On June 29, 2018, Bloomberg reported that JUUL has raised $1.2 billion in a financing round of convertible notes sold to investors, valuing the startup company at $15 billion. (JUUL’s recent SEC filing indicates the offering is in fact $150,000,000, with $38,500,000 remaining unsold. A billion dollars isn’t what it used to be.) JUUL plans to use the cash to expand internationally. Outside the United States, its eponymous juul device is currently only available in Israel and the UK.
JUUL remains a minor player in the smoking and vaping industry compared to giants like Phillip Morris International, British American Tobacco, and Japan Tobacco, but through June of this year their share prices slumped by 23%, 24% and 15% respectively, and since January 2017 traditional cigarettes’ share of the smoking and vaping market has fallen by almost 4%.
While JUUL’s share of the smoking and vaping market has risen only by some 3.5%, JUUL’s share of the vaping market has risen dramatically. According to Nielson data appearing in a JUUL investor presentation, as of May 2018, JUUL had captured 68% of the U.S. e-cigarette market. JUUL is definitely rising.
Smoking tobacco cigarettes causes cancer, smoking them is an addiction, and the addiction is caused substantially by nicotine. However, nicotine does not cause cancer. JUULs do not deliver tobacco smoke, only nicotine vapor. JUUL promotes JUULS as the alternative to tobacco cigarettes and thus the cure for smoking-related cancer.
On the other hand, besides being addictive, nicotine appears to have adverse effects on brain development in teenage adolescents and a mixed bag of other effects on both teenagers and adults.
Since an FDA “deeming regulation” first proposed in 2014 and effective May 5, 2016, nicotine has been a “tobacco product,” making electronic nicotine dispensing devices (“ENDS”) “tobacco products” and subject to FDA regulation. The deeming regulation is based upon the Tobacco Control Act passed in 2009. The FDA appears to regard all vaping devices as ENDS and takes a particular interest in JUUL Pods due to its tremendous but illegal success among adolescents.
JUUL’s problem is that JUULS are so hip and so tasty that high schools across the country are awash in JUULS and vaping teenagers. In addition, the nicotine in JUULs comes from nicotine salts. Most vaping devices use nicotine derived from air dried tobacco. Nicotine salts are derived from heat dried (aka flue dried) tobacco. Tobacco cigarettes are made with heat dried tobacco.
Nicotine salts are more potent than free base nicotine. In December 2015 JUUL obtained a patent upon the “nicotine salt formulation” used in JUULS. Its patent for the “electronic vaporization device” used in JUULS was issued in July 1916. JUULs deliver a more potent nicotine hit than tobacco cigarettes and deliver it faster.

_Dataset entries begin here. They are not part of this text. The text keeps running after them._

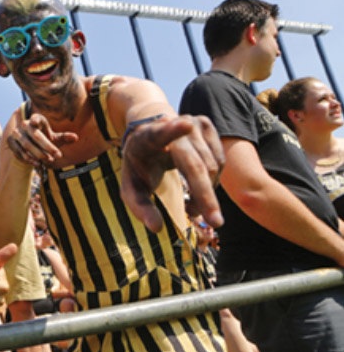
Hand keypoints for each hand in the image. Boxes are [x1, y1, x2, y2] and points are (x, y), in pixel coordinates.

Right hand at [7, 112, 77, 166]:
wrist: (29, 148)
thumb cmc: (45, 140)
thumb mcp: (55, 139)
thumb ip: (64, 137)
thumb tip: (76, 137)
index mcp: (36, 119)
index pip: (37, 118)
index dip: (36, 120)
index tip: (35, 122)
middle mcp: (25, 124)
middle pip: (36, 136)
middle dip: (47, 147)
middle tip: (57, 156)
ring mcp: (16, 133)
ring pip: (27, 145)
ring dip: (39, 154)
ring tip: (49, 161)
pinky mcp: (11, 142)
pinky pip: (20, 151)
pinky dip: (29, 159)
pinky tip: (37, 163)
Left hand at [120, 115, 223, 232]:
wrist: (151, 137)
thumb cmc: (140, 166)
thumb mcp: (132, 187)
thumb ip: (140, 207)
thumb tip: (156, 228)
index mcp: (147, 138)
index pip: (159, 133)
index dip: (172, 130)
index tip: (186, 125)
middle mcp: (172, 125)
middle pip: (194, 164)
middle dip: (205, 194)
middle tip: (215, 222)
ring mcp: (193, 123)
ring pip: (211, 167)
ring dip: (205, 193)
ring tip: (189, 204)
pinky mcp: (208, 126)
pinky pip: (219, 163)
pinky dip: (212, 183)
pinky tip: (198, 187)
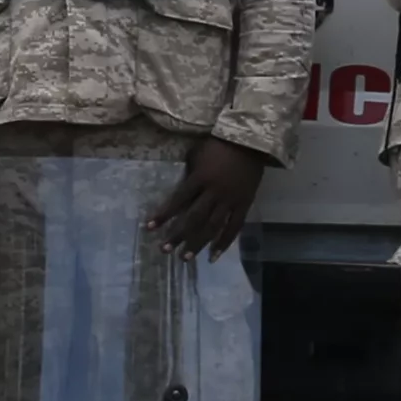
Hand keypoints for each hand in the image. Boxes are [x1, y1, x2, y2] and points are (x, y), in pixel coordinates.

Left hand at [149, 138, 267, 260]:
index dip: (163, 215)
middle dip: (178, 235)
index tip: (149, 228)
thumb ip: (189, 172)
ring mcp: (230, 201)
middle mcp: (214, 192)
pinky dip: (224, 243)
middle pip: (193, 218)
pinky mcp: (244, 205)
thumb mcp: (197, 153)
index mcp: (200, 178)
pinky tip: (213, 256)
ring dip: (197, 244)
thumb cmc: (219, 145)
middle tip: (164, 250)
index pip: (178, 200)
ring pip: (212, 227)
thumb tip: (181, 188)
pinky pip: (234, 227)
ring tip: (185, 258)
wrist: (251, 142)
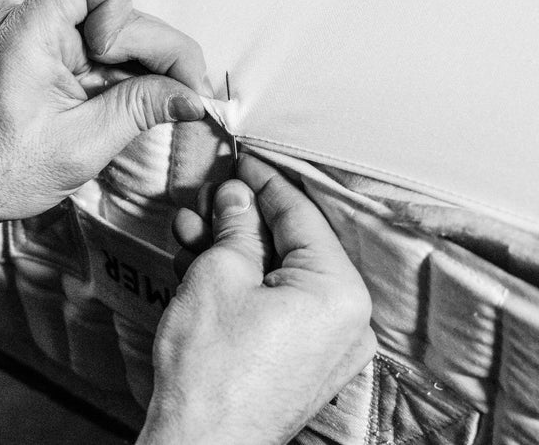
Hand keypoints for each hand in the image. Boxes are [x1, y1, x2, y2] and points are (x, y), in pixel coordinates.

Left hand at [0, 0, 209, 239]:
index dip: (117, 8)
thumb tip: (192, 96)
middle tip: (189, 97)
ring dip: (148, 65)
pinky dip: (129, 75)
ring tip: (169, 107)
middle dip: (157, 50)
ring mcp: (42, 40)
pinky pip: (103, 51)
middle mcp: (34, 25)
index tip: (115, 58)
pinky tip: (142, 106)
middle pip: (116, 8)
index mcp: (29, 34)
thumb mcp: (80, 147)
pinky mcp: (50, 58)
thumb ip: (140, 110)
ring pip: (117, 29)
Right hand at [138, 155, 375, 444]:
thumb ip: (236, 226)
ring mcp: (328, 347)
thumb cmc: (211, 376)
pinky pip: (279, 308)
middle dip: (242, 221)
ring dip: (235, 253)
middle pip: (292, 246)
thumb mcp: (218, 275)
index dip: (265, 183)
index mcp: (340, 292)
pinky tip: (204, 269)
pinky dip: (245, 288)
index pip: (302, 215)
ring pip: (280, 277)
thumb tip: (237, 198)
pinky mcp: (305, 364)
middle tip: (208, 201)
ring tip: (192, 234)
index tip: (242, 163)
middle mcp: (347, 320)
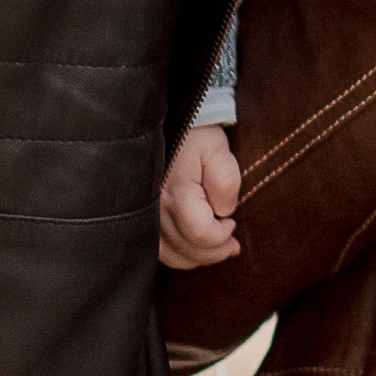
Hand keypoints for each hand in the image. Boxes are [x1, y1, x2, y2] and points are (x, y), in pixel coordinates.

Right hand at [159, 120, 241, 270]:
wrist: (169, 119)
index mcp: (177, 191)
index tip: (232, 223)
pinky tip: (192, 247)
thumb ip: (226, 182)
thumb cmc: (196, 133)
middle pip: (187, 249)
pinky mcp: (143, 215)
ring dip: (196, 257)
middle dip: (214, 252)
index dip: (221, 236)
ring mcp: (147, 213)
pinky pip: (159, 249)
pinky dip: (178, 254)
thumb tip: (224, 212)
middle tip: (233, 245)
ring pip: (172, 254)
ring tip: (216, 249)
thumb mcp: (218, 149)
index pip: (200, 233)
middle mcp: (157, 207)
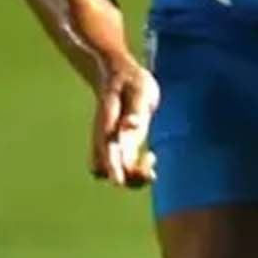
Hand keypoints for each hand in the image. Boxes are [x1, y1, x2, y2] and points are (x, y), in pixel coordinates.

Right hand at [91, 57, 159, 188]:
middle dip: (127, 177)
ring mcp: (112, 143)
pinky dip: (136, 171)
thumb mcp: (139, 89)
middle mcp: (105, 137)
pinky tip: (151, 157)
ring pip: (112, 173)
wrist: (119, 76)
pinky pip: (123, 168)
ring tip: (151, 159)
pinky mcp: (121, 146)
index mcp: (107, 122)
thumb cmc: (131, 80)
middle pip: (105, 168)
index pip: (106, 148)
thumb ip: (135, 108)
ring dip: (132, 177)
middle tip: (151, 170)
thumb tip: (131, 125)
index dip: (111, 166)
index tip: (118, 181)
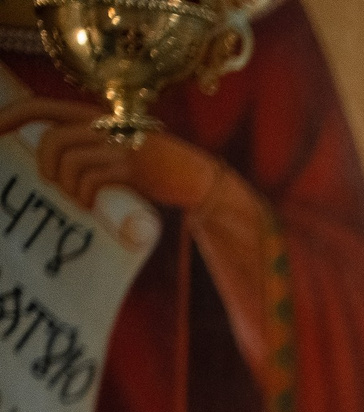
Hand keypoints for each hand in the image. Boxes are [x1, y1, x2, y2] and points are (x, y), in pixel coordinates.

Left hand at [0, 99, 223, 210]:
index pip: (42, 106)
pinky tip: (94, 204)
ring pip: (70, 160)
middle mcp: (104, 123)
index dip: (12, 116)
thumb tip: (48, 162)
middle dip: (47, 167)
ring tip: (81, 199)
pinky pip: (92, 178)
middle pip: (52, 138)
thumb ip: (86, 148)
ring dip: (69, 187)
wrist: (197, 178)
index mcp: (94, 116)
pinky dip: (87, 195)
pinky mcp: (133, 165)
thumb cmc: (152, 170)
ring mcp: (119, 142)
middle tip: (57, 186)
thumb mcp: (115, 150)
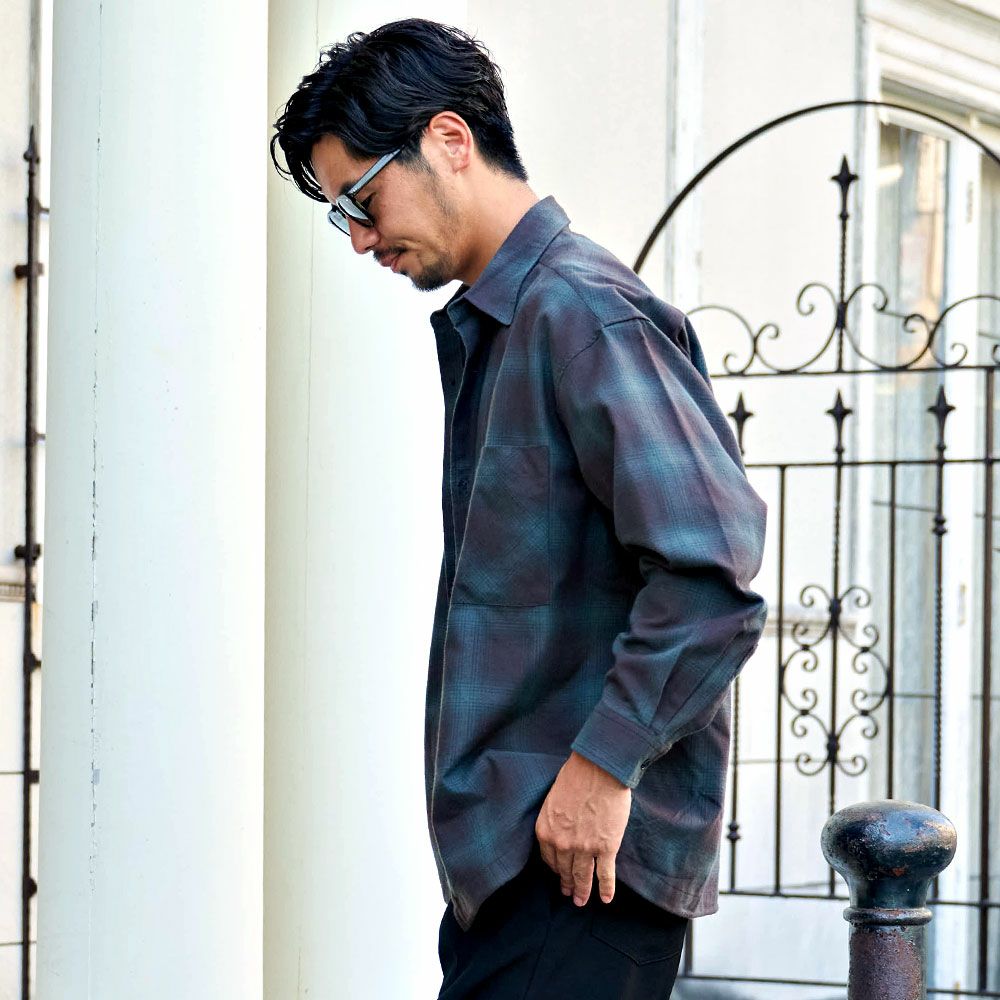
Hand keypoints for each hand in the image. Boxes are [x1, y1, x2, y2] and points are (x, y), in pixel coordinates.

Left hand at [534, 750, 631, 905]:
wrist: (598, 769)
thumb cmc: (576, 776)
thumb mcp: (554, 799)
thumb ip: (555, 819)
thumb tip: (561, 827)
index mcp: (546, 830)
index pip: (549, 858)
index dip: (555, 869)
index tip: (559, 875)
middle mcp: (562, 844)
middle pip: (564, 870)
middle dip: (567, 884)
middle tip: (569, 894)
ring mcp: (584, 848)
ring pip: (582, 877)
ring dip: (582, 892)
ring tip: (581, 902)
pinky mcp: (606, 847)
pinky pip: (605, 875)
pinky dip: (606, 889)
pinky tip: (606, 899)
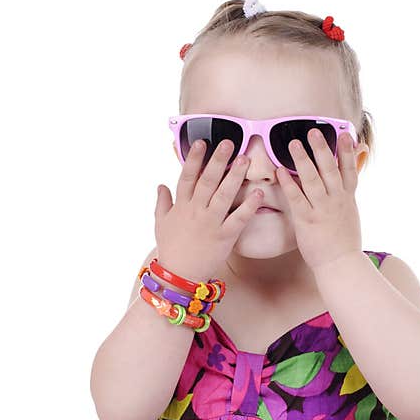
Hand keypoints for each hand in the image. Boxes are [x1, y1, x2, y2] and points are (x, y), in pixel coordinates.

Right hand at [155, 139, 263, 282]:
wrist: (178, 276)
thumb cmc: (170, 249)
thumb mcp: (160, 223)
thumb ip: (162, 202)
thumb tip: (161, 185)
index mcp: (181, 205)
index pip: (187, 176)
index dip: (194, 159)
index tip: (202, 142)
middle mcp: (195, 211)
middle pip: (207, 181)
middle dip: (218, 160)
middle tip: (229, 143)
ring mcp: (210, 223)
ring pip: (223, 195)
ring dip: (235, 176)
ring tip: (245, 160)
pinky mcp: (224, 237)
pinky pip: (238, 218)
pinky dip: (249, 206)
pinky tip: (258, 193)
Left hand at [276, 130, 362, 270]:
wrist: (341, 264)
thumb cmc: (344, 242)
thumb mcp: (351, 216)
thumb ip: (348, 196)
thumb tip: (348, 184)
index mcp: (347, 198)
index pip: (349, 170)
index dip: (347, 152)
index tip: (345, 134)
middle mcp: (336, 200)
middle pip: (330, 169)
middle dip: (322, 149)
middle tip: (313, 132)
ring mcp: (322, 209)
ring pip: (313, 179)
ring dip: (303, 160)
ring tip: (293, 143)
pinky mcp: (307, 220)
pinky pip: (296, 197)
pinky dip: (288, 183)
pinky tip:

As “tobacco products,” sales of JUULS to minors are illegal in 45 states, and sales to anyone under 21 are illegal in 5. Vaping teenage high school kids obtain JUUL Pods by illegal purchases at convenience stores, legal purchases by intermediaries over 18 or 21, or illegal purchases through the internet, where the claimed age of the buyer is questionable. The FDA responded to this apparent epidemic in July 2018 by a “blitz” on convenience stores and other likely retail violators, and by a request to JUUL for detailed information regarding its marketing strategy and its research about potential health consequences of using JUULs.
JUUL responded in early August by again proclaiming that its products are intended for adults only and its purpose is to encourage and assist tobacco cigarette smokers to stop smoking. Next year JUUL will also release Bluetooth-connected JUULs in international markets which, according spokesperson Victoria Davis, “will create the foundation that could enable a number of technological advances to help further restrict access to young people.” One option may be geofences preventing JUULs from working on school grounds. For the time being, JUUL has shelved plans to offer less potent liquid pods.
The public health controversy over JUULs continues to unfold as an aspect of the government’s war on cigarettes, begun in 2000 with the passage of the Family Smoking Prevention and Tobacco Control Act. JUUL’s founders and current executives proclaim that JUULs will displace tobacco cigarettes and provide a public health bonanza by dramatically reducing lung cancer. JUUL’s opponents point to a 2017 study in the American Journal of Medicine finding that non-smoking adults were four times more likely to start smoking tobacco cigarettes after a year and a half of vaping. And addiction of any kind is unpopular, especially when it comes to kids as a vaping teenager.
Some of JUUL’s investors are major financial players, such as J.B. Pritzger, Fidelity Investments, and Tiger Global Management, suggesting that JUUL’s future growth will continue at its present pace, for better or for worse.